According to Bidnessetc.com, the Disney share price is currently at an all time high, primarily due to its acquisition of Marvel in 2009 and its more recent gobbling up of the Star Wars franchise in 2012.
[Guardians of the Galaxy](movie:424073) is still dominating the box office and has now officially become the best-selling movie of the summer in terms of domestic growth. This fact, combined with the similar success of Captain America: The Winter Soldier and 2013's Iron Man 3, means Disney are currently bathing in swathes of cash resulting from their much vaunted Marvel 'Phase system'. As a result Disney shares are now $90.4 each, which is a 19% increase from the start of the year.
Throw in the fact Disney are returning to a galaxy far, far away (with all the movies, games and merchandise that entails) it's probably never been a better time to be a Disney shareholder.
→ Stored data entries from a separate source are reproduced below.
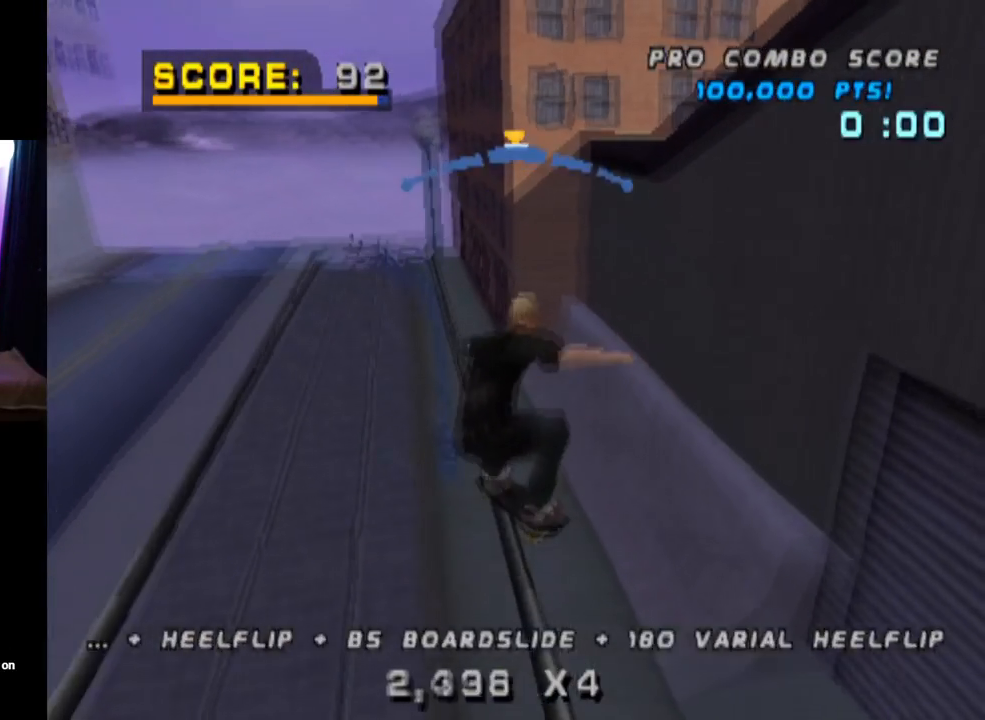
{"buttons": ["L1"], "left_stick": "center", "right_stick": "center", "events": [[50, "SQUARE", "down"], [150, "CROSS", "up"], [334, "DPAD_DOWN", "up"], [350, "SQUARE", "up"], [367, "DPAD_LEFT", "up"]]}
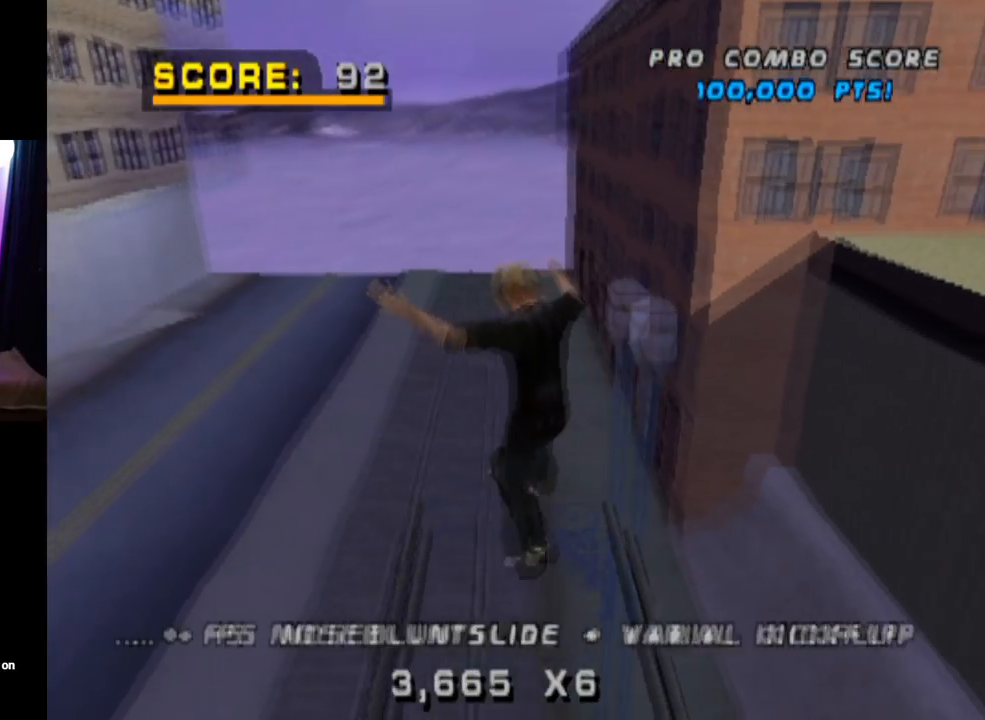
{"buttons": ["CROSS", "L1"], "left_stick": "center", "right_stick": "center", "events": [[66, "DPAD_LEFT", "down"], [283, "CROSS", "down"], [300, "DPAD_LEFT", "up"]]}
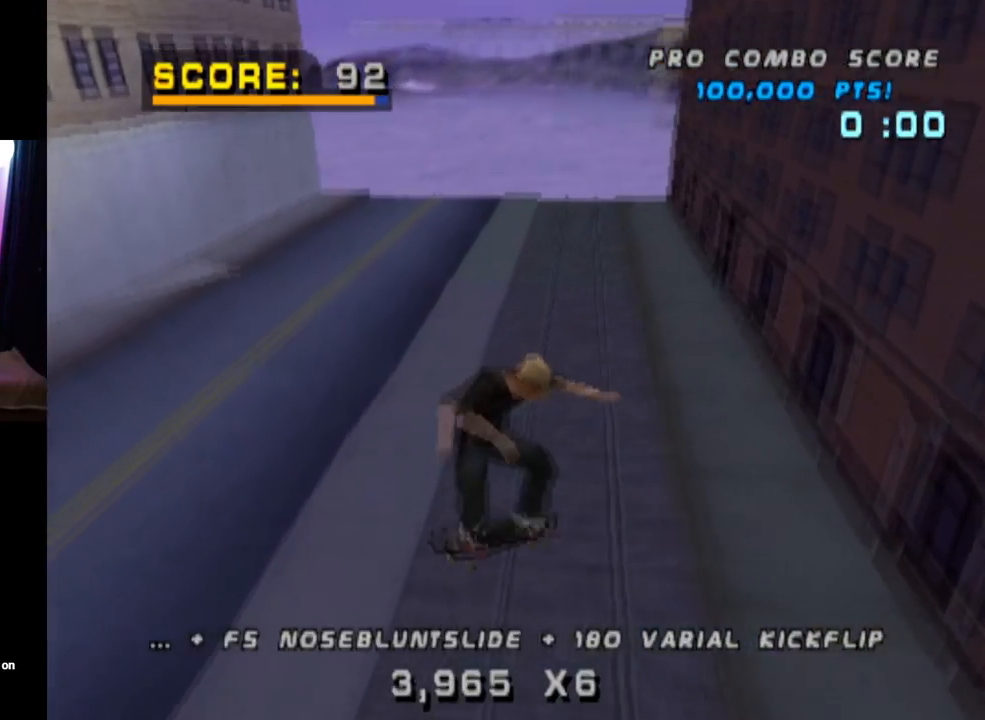
{"buttons": ["CROSS", "DPAD_UP", "DPAD_LEFT"], "left_stick": "center", "right_stick": "center", "events": [[83, "DPAD_DOWN", "down"], [200, "DPAD_DOWN", "up"], [217, "L1", "up"], [250, "DPAD_UP", "down"], [350, "DPAD_UP", "up"], [367, "DPAD_DOWN", "down"], [451, "DPAD_LEFT", "down"], [467, "DPAD_DOWN", "up"], [467, "DPAD_UP", "down"]]}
Unfortunately, if you wanted to get a piece of this pie, the boat might have already sailed. Disney's shares might still increase, but the industry experts claim June was the best time to invest the media giant. Since then share price has risen 10%. Future rises are expected, but they might not be as marked - at least until the Star Wars revenue streams come online.
Of course, I suppose this is good news if you're a fan of Disney's movie franchises, as there is almost zero risk of Disney going bankrupt any time soon. However, by that same logic, this could could potentially spell future ruin. The more money Disney makes, the more franchises and rights it will want to gobble up. Soon, we might face ourselves with a cinematic landscape in which many of the major franchises are owned by one company. And that's called a monopoly - which isn't good as far as I'm concerned.
Does Disney have these franchises best interests at heart?